Exercise prompt — Can you quote the passage of the article on online plastics traders between "That leaves plastics" and "it could happen.", inclusive, word for word?
:: Source extract
Online plastics traders continue to roll with the changes at an alarming rate for a newborn industry.
The latest is Chicago-based Fob.com Inc. Fob emerged last year as a dot-com chemicals aggregate, pooling the interests of midsize companies interested in buying materials at a good price.
Then, in June, it announced Fobplastics.com, clustering the interests of like-minded processors shopping for material buys. That was a few months after doing the same for paper companies.
Now it's October, and Fob is re-wallpapering its house.
The firm shed its online marketplaces in late September. It now plans to re-emerge early in 2001, providing technology to help individual processors manage material procurement and logistics.
"Our focus remains becoming an early adopter of technology," Fob President and Chief Executive Officer Rich Payne said at the E-Business for Chemicals and Plastics 2000 conference. "Our customers are behind the change."
The move is an evolution, said Fob spokesman Dan Ciancio. The company's proprietary software can best be used where customers want it most: helping them handle the complex panorama of materials purchasing.
"We found that the core pain of our customers was not around transactional costs but the inefficiencies of doing things manually," Ciancio said.
Those words recall the shifting sands at Chicago-based Commerx Inc. In June, the company said it would change its target from its Commerx PlasticsNet online distribution service to one focused on procurement for individual customers.
The bottom line is that both Windy City dot-coms face survival challenges to feed hungry investors. They've just found a new playground on which to compete.
That leaves plastics Web-based trading open. There are no dominating firms, not yet anyway.
Six months back, pundits could have bet on both Commerx and Fob to lead that pack. They would have been wrong on both counts.
At the same e-business conference, executives from GE Polymerland and PolyOne Corp. recounted how their Web sites would reduce supply-chain costs.
A natural audience question was asked: Would those savings be passed to customers in the form of price breaks?
"We're not currently passing along any savings to customers," said Tim Condron, Polymerland general manager for commercial e-commerce. "But by delivering productivity to customers, they can gain savings."
David Honeycutt, director of e-business for PolyOne, concurred. He added, though, that it could happen.
Pryweller is an Akron, Ohio-based senior reporter for Plastics News.
::::
:: Data section
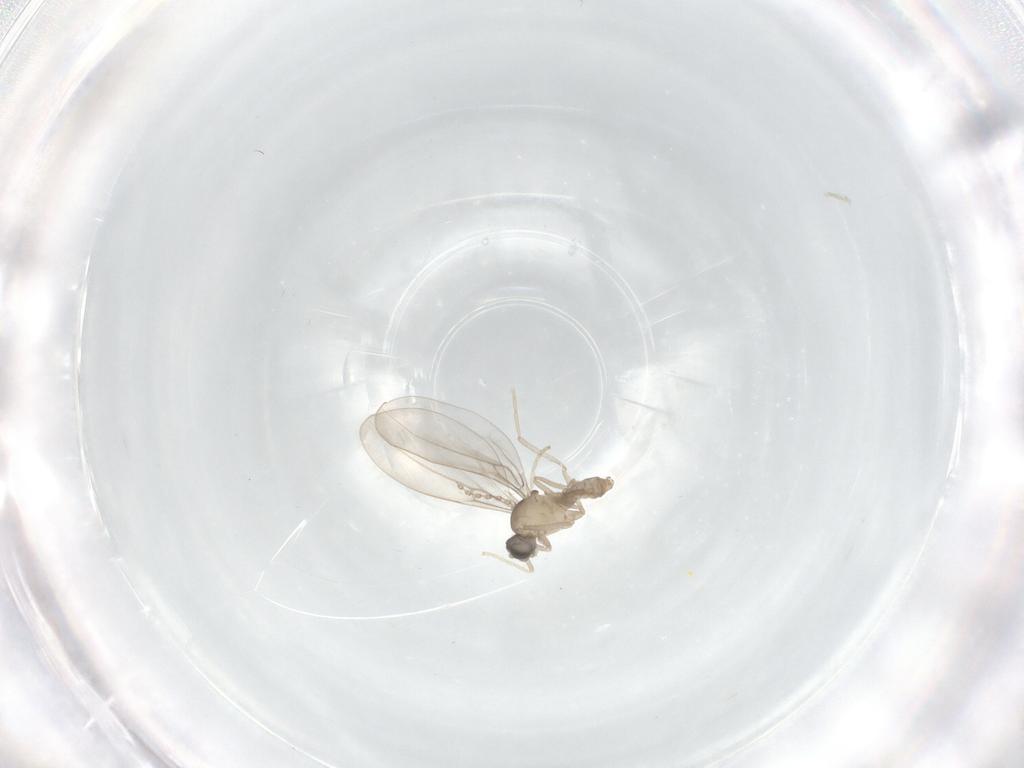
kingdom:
::::
Result of the exercise —
That leaves plastics Web-based trading open. There are no dominating firms, not yet anyway.
Six months back, pundits could have bet on both Commerx and Fob to lead that pack. They would have been wrong on both counts.
At the same e-business conference, executives from GE Polymerland and PolyOne Corp. recounted how their Web sites would reduce supply-chain costs.
A natural audience question was asked: Would those savings be passed to customers in the form of price breaks?
"We're not currently passing along any savings to customers," said Tim Condron, Polymerland general manager for commercial e-commerce. "But by delivering productivity to customers, they can gain savings."
David Honeycutt, director of e-business for PolyOne, concurred. He added, though, that it could happen.